Let's illustrate why it might be beneficial in some cases to have a biased estimator. This is just an illustration with some impractical assumptions. Let's assume that \(\hat{\beta}\) follows a normal distribution with mean 1 and variance 1. This means that the true \(\beta =1\) and that the true variance when you do least squares estimation is assumed to equal 1. In practice, we do not know this distribution.

Instead of \(\hat{\beta}\), we will use a shrinkage estimator for \(\beta\), \(\tilde{\beta}\), which is \(\hat{\beta}\) shrunk by a factor of *a* (where *a* is a constant greater than one). Then:

Squared loss: \( E(\hat{\beta}-1)^2 = Var(\hat{\beta})\).

For \(\tilde{\beta} = \frac{\hat{\beta}}{a}, a \ge 1 \), \( E(\tilde{\beta}-1)^2 = Var(\tilde{\beta}) + (E(\tilde{\beta})-1)^2 = \frac{1}{a^2}+\left(\frac{1}{a}-1 \right)^2\).

Take a look at the squared difference between \(\hat{\beta}\) and the true \(\beta\) (= 1).
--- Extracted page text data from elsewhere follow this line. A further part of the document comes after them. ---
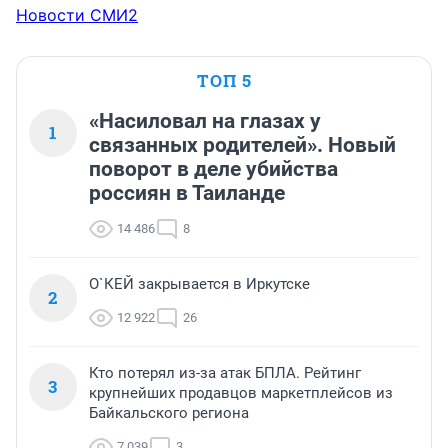
Новости СМИ2
ТОП 5
«Насиловал на глазах у
1
связанных родителей». Новый
поворот в деле убийства
россиян в Таиланде
14 486
8
О`КЕЙ закрывается в Иркутске
2
12 922
26
Кто потерял из-за атак БПЛА. Рейтинг
3
крупнейших продавцов маркетплейсов из
Байкальского региона
7 039
3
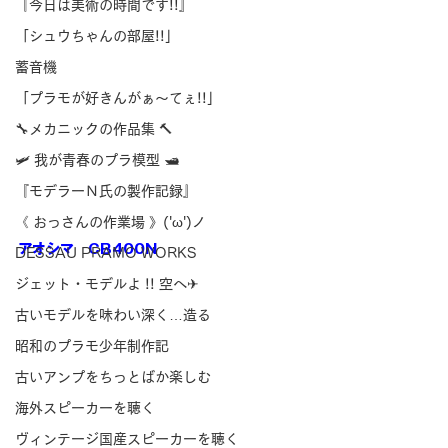
『今日は美術の時間です!!』
「シュウちゃんの部屋!!」
蓄音機
「プラモが好きんがぁ～てぇ!!」
🔧メカニックの作品集 🔨
🛩 我が青春のプラ模型 🛥
『モデラーＮ氏の製作記録』
《 おっさんの作業場 》('ω')ノ
アオシマ　
CB400N
DESSAU PRAMO WORKS
ジェット・モデルよ !! 空へ✈
古いモデルを味わい深く…造る
昭和のプラモ少年制作記
古いアンプをちっとばか楽しむ
海外スピーカーを聴く
ヴィンテージ国産スピーカーを聴く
Then compare with the new estimator, \(\tilde{\beta}\), and see how accurate it gets compared to the true value of 1. Again, we compute the squared difference between \(\tilde{\beta}\) and 1 because \(\tilde{\beta}\) itself is random and we can only talk about it in the average sense. We can think of this as a measure of accuracy - expected squared loss which turns out to be the variance of \(\tilde{\beta}\) + the squared bias.

By shrinking the estimator by a factor of *a*, the bias is not zero. So, it is not an unbiased estimator anymore. The variance of \(\tilde{\beta} = 1/a^2\).

Therefore, the bigger *a* gets the higher the bias would be. The red curve in the plot below shows the squared bias with respect to *a*. When *a* goes to infinity, the bias approaches 1. Also, when *a* approaches infinity, the variance approaches zero. As you can see, one term goes up and the other term goes down. The sum of the two terms is shown by the blue curve.

You can see that the optimal is achieved at *a* = 2 rather than *a* = 1. *a* = 1 gives you the unbiased estimator. However, *a* = 2 is biased but it gives you a smaller expected loss. In this case, a biased estimation may yield better prediction accuracy.

The red curve in the plot below represents the original distribution of \(\beta\) which has variance = 1. When you shrink it, dividing it by a constant greater than one, the distribution becomes spikier. The variance is decreased because the distribution is squeezed. In the meantime, there is one negative thing going on---the mean has shifted away from 1.